Saturday, April 28, 2007

Tuesday, April 10, 2007

Fr. Fransiskus Madhu, SVD laid to rest

3:00 PM
April 9, 2007
Quezon City
Philippines

After a solemn and heart-rending funeral and burial rites that lasted for three hours, the slain SVD missionary, Fr. Fransiskus Madhu was laid to rest at Christ the King Seminary Cemetery in this city.

The rites began with a Mass presided by Fr. Jerome Adriatico, the provincial superior of the SVD Northern Province (the Province where Madhu belonged). Indonesian lament songs and Gregorian chants filled the Church of the Shrine of the Divine Word. A big number of Indonesian religious as well as Indonesians from both Christian and Muslim communities came. People from Kalinga, especially from Lubuagan were also there even during the wake (since Holy Wednesday, April 3) led by the mother and sister of the bishop Andaya, CICM, the bishop of Tabuk, Kalinga. The bishop himself was born in Lubuagan. More than 100 priests concelebrated. Bishops Ongtioko of Cubao and Pol Jaucian of Bangued were also present. [During the wake, Papal Nuncio Filoni, Cardinal Rosales of Manila, and Former President Cory Aquino also came.]

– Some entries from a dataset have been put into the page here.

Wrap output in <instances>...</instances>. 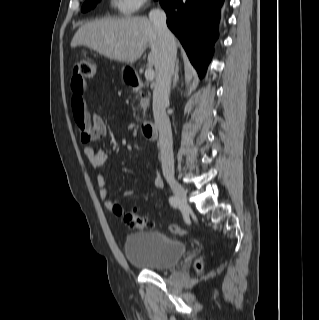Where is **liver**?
Returning a JSON list of instances; mask_svg holds the SVG:
<instances>
[{
	"instance_id": "liver-1",
	"label": "liver",
	"mask_w": 319,
	"mask_h": 320,
	"mask_svg": "<svg viewBox=\"0 0 319 320\" xmlns=\"http://www.w3.org/2000/svg\"><path fill=\"white\" fill-rule=\"evenodd\" d=\"M77 46L88 47L109 59L130 64L150 47L148 63L154 65L156 73L162 57L157 31L146 17L87 22L78 29L71 41L72 48Z\"/></svg>"
}]
</instances>
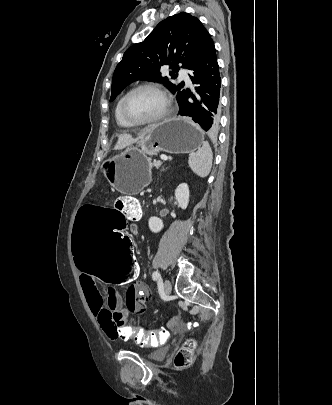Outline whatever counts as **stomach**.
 Listing matches in <instances>:
<instances>
[{"label": "stomach", "instance_id": "1", "mask_svg": "<svg viewBox=\"0 0 332 405\" xmlns=\"http://www.w3.org/2000/svg\"><path fill=\"white\" fill-rule=\"evenodd\" d=\"M204 135L189 118H170L156 124L154 130L139 141L140 148L130 147L105 160L101 171L120 193L135 195L151 179V156L159 152L193 153L201 147Z\"/></svg>", "mask_w": 332, "mask_h": 405}]
</instances>
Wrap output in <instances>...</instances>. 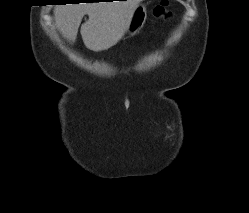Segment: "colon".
Returning <instances> with one entry per match:
<instances>
[{
	"instance_id": "obj_1",
	"label": "colon",
	"mask_w": 249,
	"mask_h": 213,
	"mask_svg": "<svg viewBox=\"0 0 249 213\" xmlns=\"http://www.w3.org/2000/svg\"><path fill=\"white\" fill-rule=\"evenodd\" d=\"M171 12L168 7V2L163 0L160 4L155 6L153 9V15L157 19L167 18L170 16Z\"/></svg>"
}]
</instances>
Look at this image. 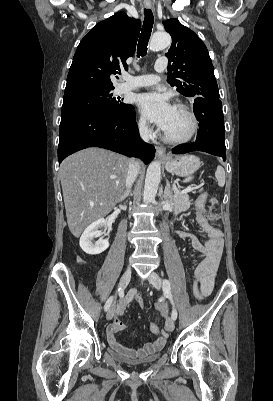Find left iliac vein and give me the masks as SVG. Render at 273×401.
<instances>
[{
  "mask_svg": "<svg viewBox=\"0 0 273 401\" xmlns=\"http://www.w3.org/2000/svg\"><path fill=\"white\" fill-rule=\"evenodd\" d=\"M148 280L156 289L159 290L161 288L162 280L156 272H151ZM174 327V320L171 317H167L165 329L169 332H172L174 330Z\"/></svg>",
  "mask_w": 273,
  "mask_h": 401,
  "instance_id": "obj_1",
  "label": "left iliac vein"
}]
</instances>
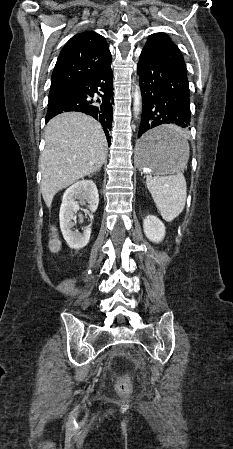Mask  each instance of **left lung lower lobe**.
<instances>
[{"mask_svg": "<svg viewBox=\"0 0 233 449\" xmlns=\"http://www.w3.org/2000/svg\"><path fill=\"white\" fill-rule=\"evenodd\" d=\"M142 94V115L138 131L143 151L175 147L181 137L154 135L151 129L161 124L190 125V93L187 73L143 48L138 63ZM190 129V128H189Z\"/></svg>", "mask_w": 233, "mask_h": 449, "instance_id": "obj_1", "label": "left lung lower lobe"}]
</instances>
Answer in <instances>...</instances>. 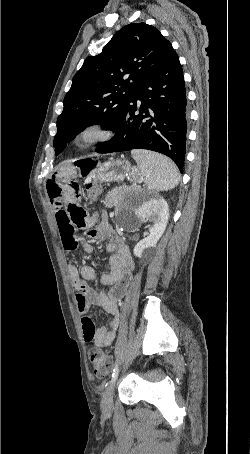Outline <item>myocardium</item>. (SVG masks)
I'll list each match as a JSON object with an SVG mask.
<instances>
[{
    "label": "myocardium",
    "instance_id": "1",
    "mask_svg": "<svg viewBox=\"0 0 250 454\" xmlns=\"http://www.w3.org/2000/svg\"><path fill=\"white\" fill-rule=\"evenodd\" d=\"M112 136L108 125L102 121H94L80 128L75 136L74 141L81 147H89L97 143L108 140Z\"/></svg>",
    "mask_w": 250,
    "mask_h": 454
}]
</instances>
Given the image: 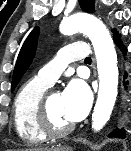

At the wake. Fr. Adriatico, provincial of the SVD Northern Province
shows to Papal Nuncio pictures of the of the wounds of Fr. Madhu.

The homily was preached by Fr. Lodovikus Mamu Koten, SVD and Fr. Gerardo Gudmalin, SVD. Fr. Mamu Koten, who preached on the mystery of death and the Christian answer of eternal life, is the other Indonesian who is assigned in Kalinga. Fr. Gudmalin was Fr. Francis’ parish priest and district superior of the SVD Kalinga District.

He recounted how they equally divided their assignments for the Holy Week, one liturgical service for each of the seven villages (called "barangays" or "barrios"), including the next town of Pasil which is part of the parish. For the Palm Sunday Mass, since Fr. Francis did not know how drive a motorcycle, he was assigned to the village of Mabungtot, a one hour trek going down from the town while Fr. Gudmalin went to the farther village.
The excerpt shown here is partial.